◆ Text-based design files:
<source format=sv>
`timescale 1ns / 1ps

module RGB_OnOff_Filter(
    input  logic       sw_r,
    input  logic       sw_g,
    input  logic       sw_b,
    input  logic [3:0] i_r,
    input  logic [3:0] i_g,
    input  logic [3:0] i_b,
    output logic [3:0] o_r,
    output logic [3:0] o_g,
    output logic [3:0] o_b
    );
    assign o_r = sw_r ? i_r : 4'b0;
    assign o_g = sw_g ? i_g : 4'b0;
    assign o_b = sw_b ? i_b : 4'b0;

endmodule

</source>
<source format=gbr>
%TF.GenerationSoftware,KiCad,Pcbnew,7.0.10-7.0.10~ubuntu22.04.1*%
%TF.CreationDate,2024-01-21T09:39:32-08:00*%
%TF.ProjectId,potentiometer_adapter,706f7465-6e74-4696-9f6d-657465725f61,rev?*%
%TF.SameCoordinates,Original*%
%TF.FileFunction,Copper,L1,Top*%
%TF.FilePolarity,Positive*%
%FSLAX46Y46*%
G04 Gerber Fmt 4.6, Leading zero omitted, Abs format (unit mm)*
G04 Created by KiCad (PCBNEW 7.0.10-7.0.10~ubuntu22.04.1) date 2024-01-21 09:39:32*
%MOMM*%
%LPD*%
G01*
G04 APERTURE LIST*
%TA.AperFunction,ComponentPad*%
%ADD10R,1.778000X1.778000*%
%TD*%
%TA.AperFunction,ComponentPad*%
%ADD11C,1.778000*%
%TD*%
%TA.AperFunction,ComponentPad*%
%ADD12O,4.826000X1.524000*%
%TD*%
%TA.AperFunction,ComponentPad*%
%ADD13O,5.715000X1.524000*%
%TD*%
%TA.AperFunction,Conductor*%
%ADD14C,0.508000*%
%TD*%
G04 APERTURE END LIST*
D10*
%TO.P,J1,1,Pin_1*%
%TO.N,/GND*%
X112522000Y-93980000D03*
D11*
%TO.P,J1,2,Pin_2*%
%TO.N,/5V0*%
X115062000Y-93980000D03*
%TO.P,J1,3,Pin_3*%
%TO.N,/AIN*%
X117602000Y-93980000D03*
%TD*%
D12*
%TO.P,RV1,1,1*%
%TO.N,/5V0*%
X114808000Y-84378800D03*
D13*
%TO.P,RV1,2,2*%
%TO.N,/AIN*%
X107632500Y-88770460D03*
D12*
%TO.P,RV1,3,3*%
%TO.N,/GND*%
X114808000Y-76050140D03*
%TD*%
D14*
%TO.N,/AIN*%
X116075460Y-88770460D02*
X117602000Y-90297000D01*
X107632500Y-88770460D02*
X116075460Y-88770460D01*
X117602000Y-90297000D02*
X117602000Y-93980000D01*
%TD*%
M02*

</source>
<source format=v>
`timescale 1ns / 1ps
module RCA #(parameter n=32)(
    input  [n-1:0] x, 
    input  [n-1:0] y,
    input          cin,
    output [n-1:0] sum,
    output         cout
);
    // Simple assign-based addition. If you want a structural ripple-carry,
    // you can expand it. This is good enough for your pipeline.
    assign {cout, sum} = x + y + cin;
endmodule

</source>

---

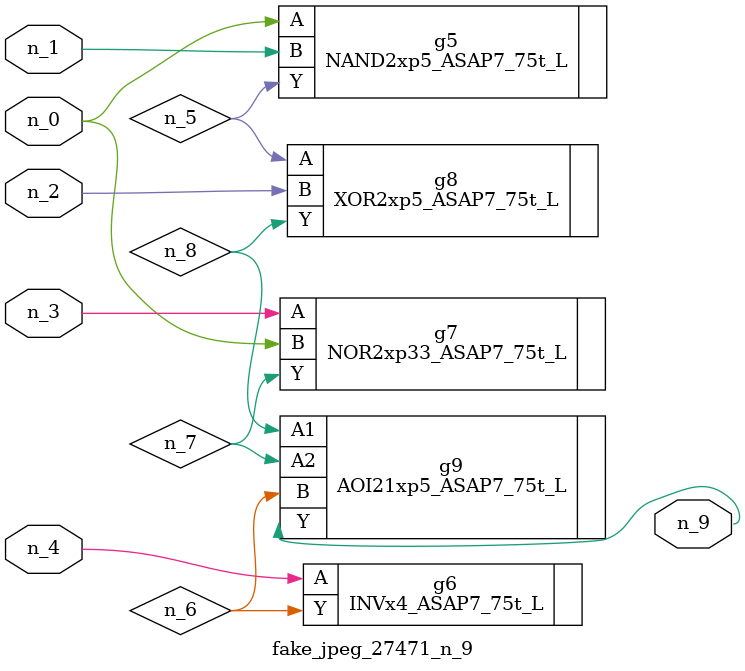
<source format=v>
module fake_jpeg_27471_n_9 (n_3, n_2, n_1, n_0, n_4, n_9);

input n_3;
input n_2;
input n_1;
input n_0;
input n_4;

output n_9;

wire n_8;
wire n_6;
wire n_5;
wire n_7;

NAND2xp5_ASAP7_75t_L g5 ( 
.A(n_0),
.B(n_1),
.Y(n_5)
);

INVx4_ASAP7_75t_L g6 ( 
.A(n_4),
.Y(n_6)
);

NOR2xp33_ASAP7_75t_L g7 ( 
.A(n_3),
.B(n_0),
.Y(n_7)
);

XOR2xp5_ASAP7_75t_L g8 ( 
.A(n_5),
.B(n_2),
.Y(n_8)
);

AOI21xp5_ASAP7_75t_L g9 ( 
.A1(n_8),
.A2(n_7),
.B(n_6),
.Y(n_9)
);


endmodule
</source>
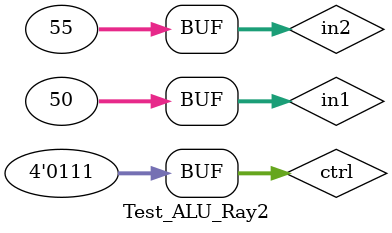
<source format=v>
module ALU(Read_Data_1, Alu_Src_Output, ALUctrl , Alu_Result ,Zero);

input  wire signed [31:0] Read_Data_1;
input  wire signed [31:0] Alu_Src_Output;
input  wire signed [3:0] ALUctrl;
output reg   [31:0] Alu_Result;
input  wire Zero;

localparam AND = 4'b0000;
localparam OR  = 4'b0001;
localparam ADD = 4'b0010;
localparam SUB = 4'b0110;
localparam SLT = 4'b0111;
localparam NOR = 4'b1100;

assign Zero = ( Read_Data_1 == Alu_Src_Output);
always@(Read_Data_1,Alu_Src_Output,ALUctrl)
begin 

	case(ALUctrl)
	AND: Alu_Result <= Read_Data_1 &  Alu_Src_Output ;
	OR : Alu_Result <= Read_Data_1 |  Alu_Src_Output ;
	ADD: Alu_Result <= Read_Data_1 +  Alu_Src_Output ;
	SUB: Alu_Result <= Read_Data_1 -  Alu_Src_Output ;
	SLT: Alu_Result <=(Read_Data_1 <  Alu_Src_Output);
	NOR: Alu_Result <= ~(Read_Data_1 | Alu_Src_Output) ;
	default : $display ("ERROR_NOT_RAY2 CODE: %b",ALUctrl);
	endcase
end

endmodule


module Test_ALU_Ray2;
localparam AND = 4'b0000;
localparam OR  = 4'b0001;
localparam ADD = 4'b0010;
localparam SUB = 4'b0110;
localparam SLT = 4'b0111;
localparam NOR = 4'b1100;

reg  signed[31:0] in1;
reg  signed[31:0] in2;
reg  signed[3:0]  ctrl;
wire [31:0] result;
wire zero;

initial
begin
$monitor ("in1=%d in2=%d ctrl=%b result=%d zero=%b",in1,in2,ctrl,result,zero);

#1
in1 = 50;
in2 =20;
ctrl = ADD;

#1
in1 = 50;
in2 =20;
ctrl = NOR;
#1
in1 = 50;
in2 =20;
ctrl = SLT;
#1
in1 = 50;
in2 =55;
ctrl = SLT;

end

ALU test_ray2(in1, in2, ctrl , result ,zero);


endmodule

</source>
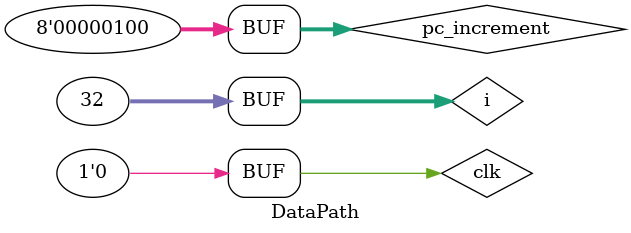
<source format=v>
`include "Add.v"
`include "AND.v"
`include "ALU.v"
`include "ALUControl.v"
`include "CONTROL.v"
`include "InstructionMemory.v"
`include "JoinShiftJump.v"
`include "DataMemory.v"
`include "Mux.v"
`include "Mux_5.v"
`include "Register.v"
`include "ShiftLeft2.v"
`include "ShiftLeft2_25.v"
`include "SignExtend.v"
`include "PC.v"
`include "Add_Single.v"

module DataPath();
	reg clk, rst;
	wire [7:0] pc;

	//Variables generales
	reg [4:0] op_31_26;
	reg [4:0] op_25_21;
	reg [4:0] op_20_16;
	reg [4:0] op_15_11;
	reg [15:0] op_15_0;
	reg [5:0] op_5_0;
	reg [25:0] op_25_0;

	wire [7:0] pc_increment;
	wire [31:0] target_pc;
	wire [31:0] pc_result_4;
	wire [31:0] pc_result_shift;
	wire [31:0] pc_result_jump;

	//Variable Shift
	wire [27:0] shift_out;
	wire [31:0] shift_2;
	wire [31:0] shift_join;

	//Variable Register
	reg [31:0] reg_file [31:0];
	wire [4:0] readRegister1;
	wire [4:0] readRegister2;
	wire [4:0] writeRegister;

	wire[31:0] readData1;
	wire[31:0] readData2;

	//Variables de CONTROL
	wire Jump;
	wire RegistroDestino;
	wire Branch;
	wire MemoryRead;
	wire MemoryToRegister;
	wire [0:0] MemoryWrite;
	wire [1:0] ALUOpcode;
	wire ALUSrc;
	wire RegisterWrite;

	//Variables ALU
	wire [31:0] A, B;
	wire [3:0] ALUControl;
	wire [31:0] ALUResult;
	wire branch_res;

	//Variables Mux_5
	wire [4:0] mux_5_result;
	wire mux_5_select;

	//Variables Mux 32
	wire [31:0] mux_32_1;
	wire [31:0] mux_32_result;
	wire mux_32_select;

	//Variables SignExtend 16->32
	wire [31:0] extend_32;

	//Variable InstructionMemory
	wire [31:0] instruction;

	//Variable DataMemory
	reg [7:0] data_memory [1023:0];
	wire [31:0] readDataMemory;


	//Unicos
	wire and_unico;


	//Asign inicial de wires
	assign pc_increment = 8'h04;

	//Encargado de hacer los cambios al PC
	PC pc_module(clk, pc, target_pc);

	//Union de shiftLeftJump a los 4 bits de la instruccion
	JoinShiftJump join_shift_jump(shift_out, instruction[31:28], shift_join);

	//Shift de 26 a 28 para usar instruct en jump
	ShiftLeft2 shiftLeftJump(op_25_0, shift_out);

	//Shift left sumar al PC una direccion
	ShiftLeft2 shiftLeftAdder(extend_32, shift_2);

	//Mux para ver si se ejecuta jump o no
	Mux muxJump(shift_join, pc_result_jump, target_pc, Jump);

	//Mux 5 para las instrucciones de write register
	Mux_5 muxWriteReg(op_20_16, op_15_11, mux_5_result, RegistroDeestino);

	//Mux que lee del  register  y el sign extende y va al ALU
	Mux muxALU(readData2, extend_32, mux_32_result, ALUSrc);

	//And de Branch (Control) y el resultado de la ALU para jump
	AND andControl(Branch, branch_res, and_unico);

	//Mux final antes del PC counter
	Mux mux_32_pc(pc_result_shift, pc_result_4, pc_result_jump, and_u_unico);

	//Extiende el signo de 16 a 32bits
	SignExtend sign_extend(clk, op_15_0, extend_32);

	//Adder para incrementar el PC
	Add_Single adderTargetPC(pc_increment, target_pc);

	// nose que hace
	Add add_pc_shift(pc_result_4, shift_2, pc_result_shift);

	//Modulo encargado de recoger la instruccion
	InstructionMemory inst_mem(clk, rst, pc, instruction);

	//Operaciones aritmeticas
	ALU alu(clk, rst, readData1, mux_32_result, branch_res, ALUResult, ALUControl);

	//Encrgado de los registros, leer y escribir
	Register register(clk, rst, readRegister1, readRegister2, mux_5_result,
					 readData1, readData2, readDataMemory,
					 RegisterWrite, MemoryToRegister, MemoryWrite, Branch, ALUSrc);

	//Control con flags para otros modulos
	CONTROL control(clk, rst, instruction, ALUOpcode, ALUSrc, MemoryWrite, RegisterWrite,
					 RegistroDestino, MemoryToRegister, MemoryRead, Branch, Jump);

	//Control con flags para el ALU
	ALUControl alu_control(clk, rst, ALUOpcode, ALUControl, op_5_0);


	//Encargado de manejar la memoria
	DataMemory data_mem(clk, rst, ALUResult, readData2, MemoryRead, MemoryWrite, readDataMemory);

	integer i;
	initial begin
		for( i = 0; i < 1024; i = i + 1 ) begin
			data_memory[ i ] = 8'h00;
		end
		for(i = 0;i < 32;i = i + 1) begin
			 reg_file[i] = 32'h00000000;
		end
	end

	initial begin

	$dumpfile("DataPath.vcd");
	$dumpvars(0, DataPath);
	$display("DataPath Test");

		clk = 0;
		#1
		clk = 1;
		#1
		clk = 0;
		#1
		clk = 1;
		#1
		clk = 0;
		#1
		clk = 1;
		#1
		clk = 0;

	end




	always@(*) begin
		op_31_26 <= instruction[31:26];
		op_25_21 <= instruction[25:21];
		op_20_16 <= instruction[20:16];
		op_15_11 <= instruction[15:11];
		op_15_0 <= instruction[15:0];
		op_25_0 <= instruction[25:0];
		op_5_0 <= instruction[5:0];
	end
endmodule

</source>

--

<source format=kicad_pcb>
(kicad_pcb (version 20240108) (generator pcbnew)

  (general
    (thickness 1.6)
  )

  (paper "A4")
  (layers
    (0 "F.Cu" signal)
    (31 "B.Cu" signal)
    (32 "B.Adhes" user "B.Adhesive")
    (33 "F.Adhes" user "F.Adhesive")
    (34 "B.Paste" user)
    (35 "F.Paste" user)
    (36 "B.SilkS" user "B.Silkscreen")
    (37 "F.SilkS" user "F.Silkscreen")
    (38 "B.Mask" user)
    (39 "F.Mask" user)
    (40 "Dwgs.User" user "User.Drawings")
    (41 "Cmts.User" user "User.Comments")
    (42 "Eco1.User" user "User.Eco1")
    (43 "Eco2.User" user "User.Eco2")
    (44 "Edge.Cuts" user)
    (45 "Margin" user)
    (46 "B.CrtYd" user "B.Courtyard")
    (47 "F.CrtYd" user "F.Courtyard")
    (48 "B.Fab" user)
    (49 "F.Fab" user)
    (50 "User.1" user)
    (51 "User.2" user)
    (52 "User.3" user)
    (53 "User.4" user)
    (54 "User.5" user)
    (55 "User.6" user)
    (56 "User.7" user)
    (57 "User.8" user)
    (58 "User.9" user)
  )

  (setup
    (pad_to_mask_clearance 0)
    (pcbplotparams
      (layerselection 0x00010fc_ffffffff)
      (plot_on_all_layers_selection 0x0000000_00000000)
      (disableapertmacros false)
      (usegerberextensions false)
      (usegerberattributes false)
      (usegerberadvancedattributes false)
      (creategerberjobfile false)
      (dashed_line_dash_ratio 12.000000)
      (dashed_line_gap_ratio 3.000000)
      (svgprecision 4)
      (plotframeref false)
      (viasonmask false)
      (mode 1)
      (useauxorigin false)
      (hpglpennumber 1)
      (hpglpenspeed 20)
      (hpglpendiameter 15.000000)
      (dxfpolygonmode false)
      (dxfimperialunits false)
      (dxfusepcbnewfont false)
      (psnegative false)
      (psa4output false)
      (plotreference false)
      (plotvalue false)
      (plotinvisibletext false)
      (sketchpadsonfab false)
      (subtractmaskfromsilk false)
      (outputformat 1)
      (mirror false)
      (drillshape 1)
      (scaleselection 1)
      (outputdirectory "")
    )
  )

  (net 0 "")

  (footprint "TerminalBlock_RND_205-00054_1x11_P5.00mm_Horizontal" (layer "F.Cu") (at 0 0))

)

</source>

◆ Work to be completed:
Write out exactly the lines that fall from the line with "(plot_on_all_layers_selection 0x0000000_00000000)" to the line with "(dxfusepcbnewfont false)" in the records above, keeping both ends.

◆ Solution to this problem:
      (plot_on_all_layers_selection 0x0000000_00000000)
      (disableapertmacros false)
      (usegerberextensions false)
      (usegerberattributes false)
      (usegerberadvancedattributes false)
      (creategerberjobfile false)
      (dashed_line_dash_ratio 12.000000)
      (dashed_line_gap_ratio 3.000000)
      (svgprecision 4)
      (plotframeref false)
      (viasonmask false)
      (mode 1)
      (useauxorigin false)
      (hpglpennumber 1)
      (hpglpenspeed 20)
      (hpglpendiameter 15.000000)
      (dxfpolygonmode false)
      (dxfimperialunits false)
      (dxfusepcbnewfont false)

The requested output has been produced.